Provided records START

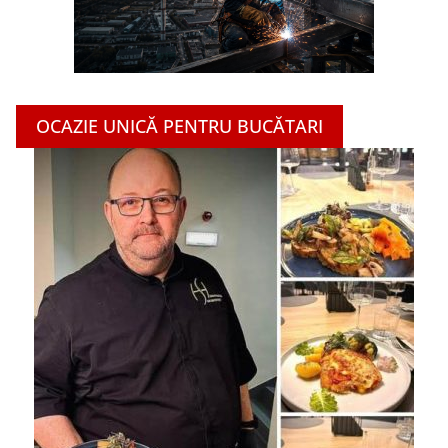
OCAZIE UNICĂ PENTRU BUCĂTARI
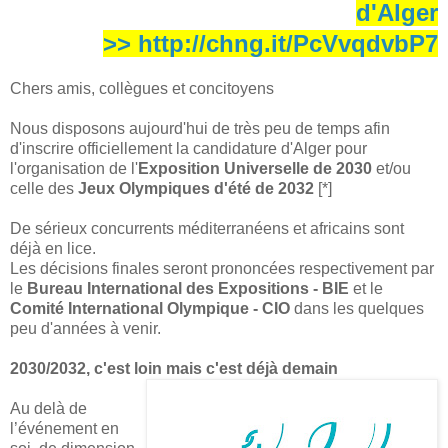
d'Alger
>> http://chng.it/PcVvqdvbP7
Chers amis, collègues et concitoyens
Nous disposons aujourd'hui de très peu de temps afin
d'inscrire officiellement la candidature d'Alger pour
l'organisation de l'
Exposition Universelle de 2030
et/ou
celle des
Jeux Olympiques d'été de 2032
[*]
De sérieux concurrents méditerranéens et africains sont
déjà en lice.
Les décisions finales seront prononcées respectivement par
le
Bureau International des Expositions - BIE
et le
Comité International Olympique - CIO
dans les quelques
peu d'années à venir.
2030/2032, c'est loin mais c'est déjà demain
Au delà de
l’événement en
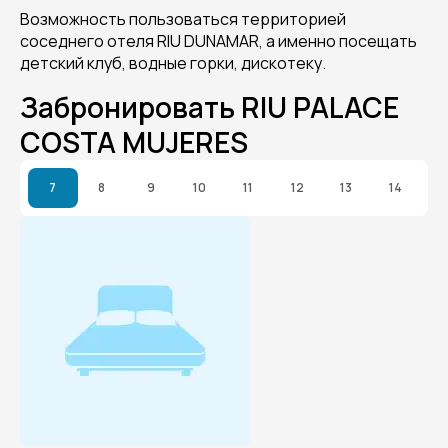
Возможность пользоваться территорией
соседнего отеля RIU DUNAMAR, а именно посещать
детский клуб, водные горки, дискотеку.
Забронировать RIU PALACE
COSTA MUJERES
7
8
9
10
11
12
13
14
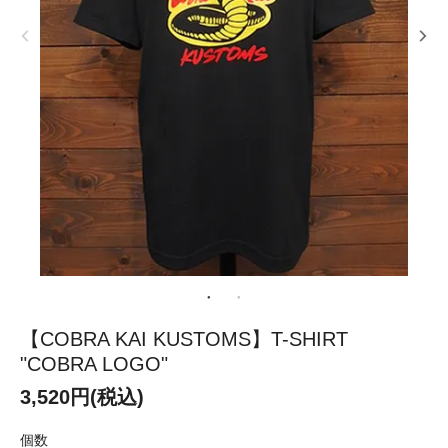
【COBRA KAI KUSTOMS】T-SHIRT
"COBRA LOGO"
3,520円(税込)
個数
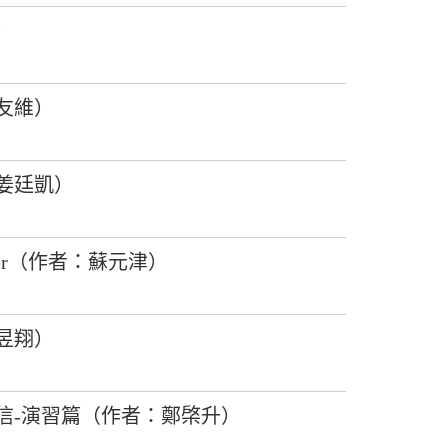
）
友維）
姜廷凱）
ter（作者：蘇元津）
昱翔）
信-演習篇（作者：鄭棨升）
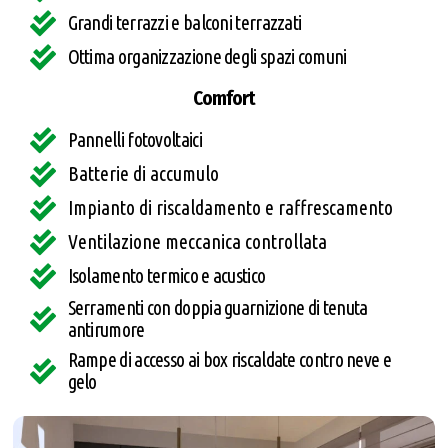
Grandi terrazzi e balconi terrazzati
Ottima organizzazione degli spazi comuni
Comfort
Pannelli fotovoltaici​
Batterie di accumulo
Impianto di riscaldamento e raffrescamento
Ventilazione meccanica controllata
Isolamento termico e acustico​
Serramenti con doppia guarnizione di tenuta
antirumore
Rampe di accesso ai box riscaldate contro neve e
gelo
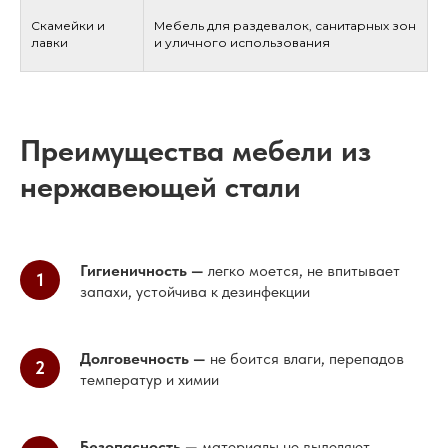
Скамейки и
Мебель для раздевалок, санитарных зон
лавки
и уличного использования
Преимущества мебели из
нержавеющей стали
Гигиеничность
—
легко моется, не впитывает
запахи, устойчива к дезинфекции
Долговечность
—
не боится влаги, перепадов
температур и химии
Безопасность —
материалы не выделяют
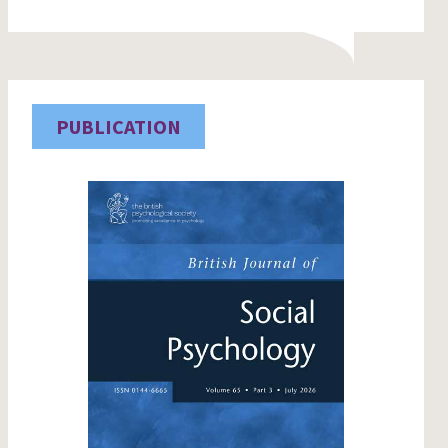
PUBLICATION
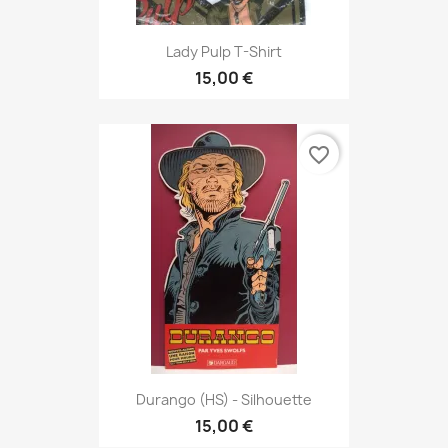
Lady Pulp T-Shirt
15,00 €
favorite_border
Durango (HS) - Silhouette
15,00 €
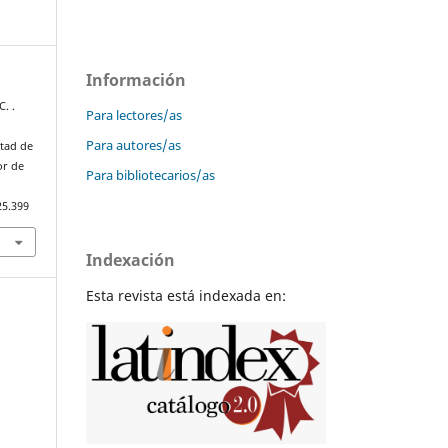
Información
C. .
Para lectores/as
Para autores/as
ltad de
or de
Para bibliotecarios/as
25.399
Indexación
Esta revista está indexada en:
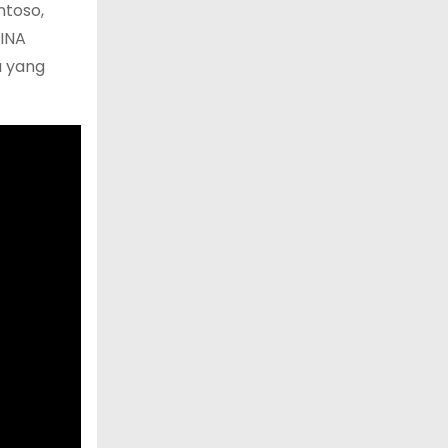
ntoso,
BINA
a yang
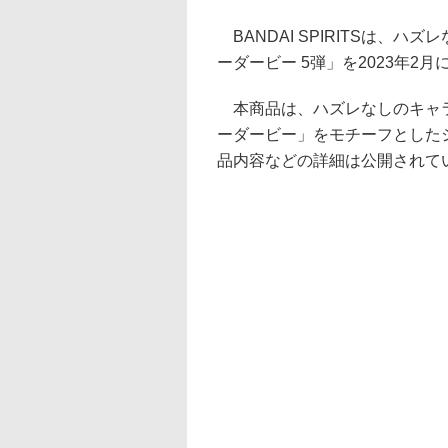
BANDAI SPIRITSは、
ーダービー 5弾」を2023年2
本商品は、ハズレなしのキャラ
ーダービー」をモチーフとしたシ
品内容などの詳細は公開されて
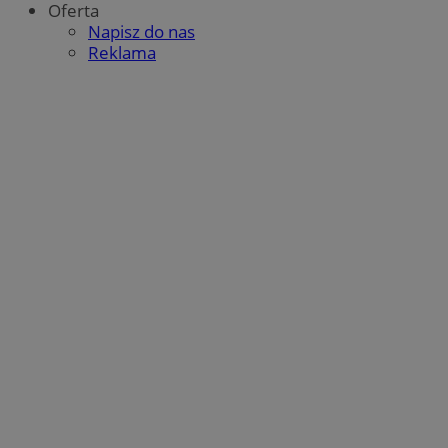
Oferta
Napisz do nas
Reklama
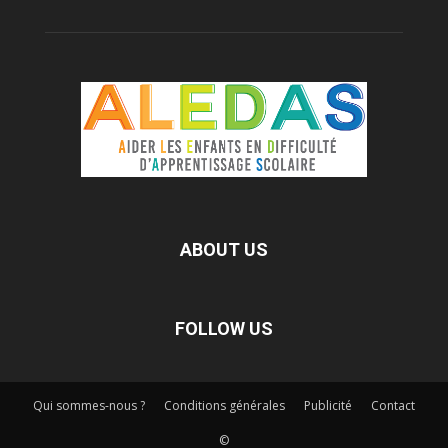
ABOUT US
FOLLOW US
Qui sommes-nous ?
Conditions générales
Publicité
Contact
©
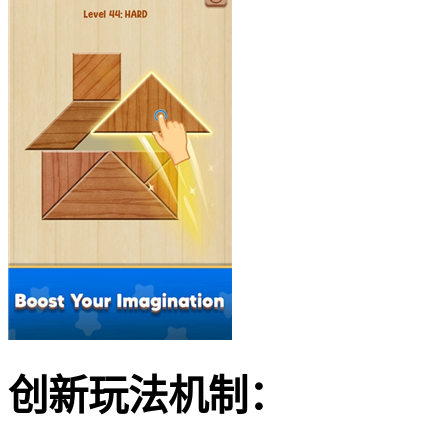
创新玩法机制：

Provided records END

The problem:
Reproduce word for word the lines above, beginning at the line that contains "BANDAI SPIRITSは、" and continuing through the end of the items. Leave the pictures out of your answer.

Your response:
BANDAI SPIRITSは、
ーダービー 5弾」を2023年2
本商品は、ハズレなしのキャラ
ーダービー」をモチーフとしたシ
品内容などの詳細は公開されて
Oferta
Napisz do nas
Reklama
ABOUT US
FOLLOW US
Qui sommes-nous ?
Conditions générales
Publicité
Contact
©
创新玩法机制：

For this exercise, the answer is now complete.